Your data was collected from other social networks and it showed on a map, but you had no idea a stranger could find you like that. Sure, people left that data publicly, but maybe not because they intended to do that. Maybe they just did not know how the data was displayed or how to change it.
2. It was marketed as a tool for finding women, not people.
The application’s default settings were for finding women. The website advertised that with the app you could “browse photos of lovely local ladies and tap their thumbnail to find out more about them” whether you were “in the mood for love, or just after a one-night stand“.
However, in his statement to the Wall Street Journal, Russian app developer i-Free Invovation said:
Girls Around Me app was designed to make geo-social exploration of popular venues easy and visual.
One would not think that after seeing the website and a silhouette of a naked lady.
3. It did not respect Foursquare’s rules.
Laura Covington, a Foursquare spokeswoman, said in statement: “This is a violation of our API policy, so we’ve reached out to the developer and shut off their API access.” After Foursquare blocked the app’s access to their API, the application started giving error messages to users. The developers pulled the app from the iTunes Store, until a new solution to provide full service is found.
What do you wanna be when you grow up?
It is quite normal for teenagers to have this problem, but an app shouldn’t. If you are building an application, then you should know what you want it to be, even if you are unsure of how it will evolve.

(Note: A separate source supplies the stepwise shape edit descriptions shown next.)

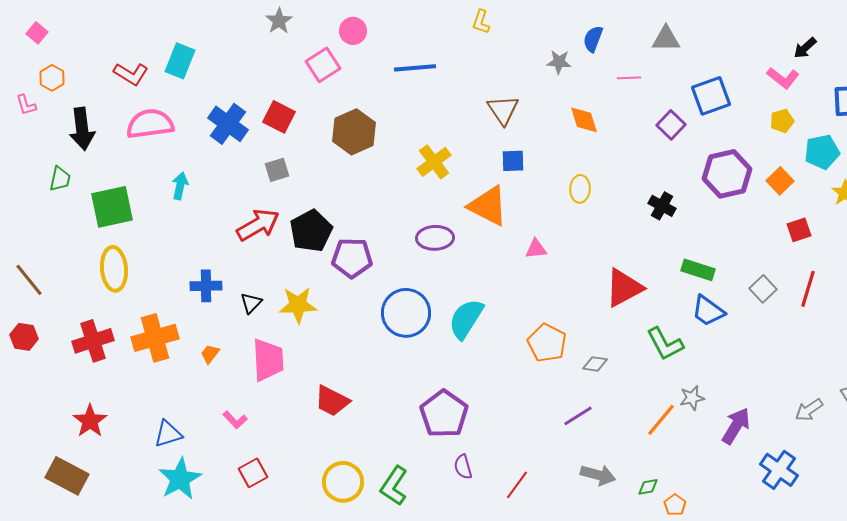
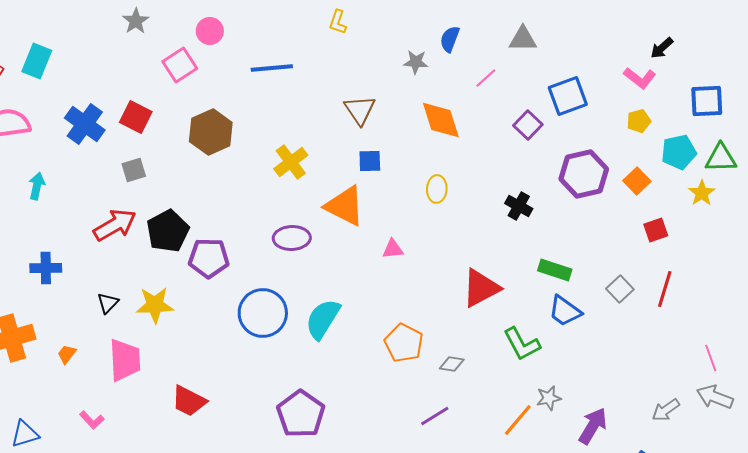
pink line: (629, 78) -> (486, 78), turned -40
orange diamond: (584, 120) -> (441, 120), size x1.4
blue cross: (206, 286) -> (46, 268), moved

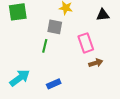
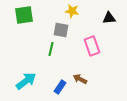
brown arrow: (96, 63) -> (80, 79), moved, turned -136
blue rectangle: (54, 84) -> (60, 87), turned -32

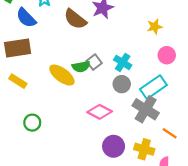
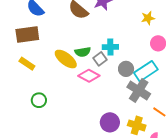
gray square: (94, 62) -> (100, 59), moved
cyan cross: (123, 62) -> (110, 47), moved, turned -35
gray circle: (122, 84) -> (126, 69), moved
pink diamond: (100, 112) -> (89, 76), moved

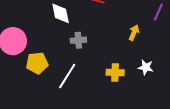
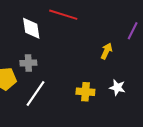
gray cross: (78, 40) -> (28, 63), moved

Girls Around Me could, in my opinion, be two different apps:
- a tool for finding popular venues, as the developer said it was meant to be
- a dating app (be it true love or a one night stand), as it was marketed to be
Since it was not supposed to be a dating app, I will not entertain that idea and let’s concentrate on how this could have been a good tool for finding popular venues close to you.
The solution
1. Don’t show people’s information (Duh!)
If the point of the application is to see where people are, it would be quite enough to show a number of people at a certain venue. One does not need to see Facebook profiles that are filled with personal information.
On the FAQ page the developer says they are not using personal information, but only publicly available information. I beg to differ. Information can be personal whether it is publicly available or not. For example, my name and my email address is my personal information. It is simply a fact and it does change if I choose to display them publicly or keep them private.
And of course, whenever we add Facebook into a debate about protecting our privacy, it becomes a tricky question because it:
- often changes its privacy settings and forces the users to close their profiles by themselves; and to check regularly that it stayed that way
- has an abundance of personal information, from our contact information down to our family members
If a user wants to register and show their information on the app, why not? Let them pick if they want to display their name or alias, their photo or link their whole Facebook profile. But make it their choice.
2. Market it as what it is.
Remove the naked girl silhouette. That makes it seem as if the app should be used to find striptease bars, or to locate strippers available for hire, and that is not the case. One could just ask Siri and she will provide the fastest route to the closest gentleman’s club.
Don’t focus on women. Both men and women go out and both men and women go to parties. You are looking for a spot that has mixed genders and there is no need to focus on tracking women down. This application was called “creepy” and referenced to as “a stalking app” exactly because of that.
Don’t promise hook-ups. If you’re not a dating app, don’t advertise “finding love or one night stands”. Especially because the other part of that equation is not aware of what is going on.
3. Follow the rules.
If you are going to build an application that needs something else to function, make sure you are following their rules. Cult of Mac did some digging and found out that Girls Around Me “was killed because it allowed you to track women without their knowledge or consent at more than one venue at a time.”
The developers should focus on working around this problem, because if one has to check venue by venue, it defeats the purpose of the application. This is the kind of thing that should be figured out before one spends their time and money into building an app.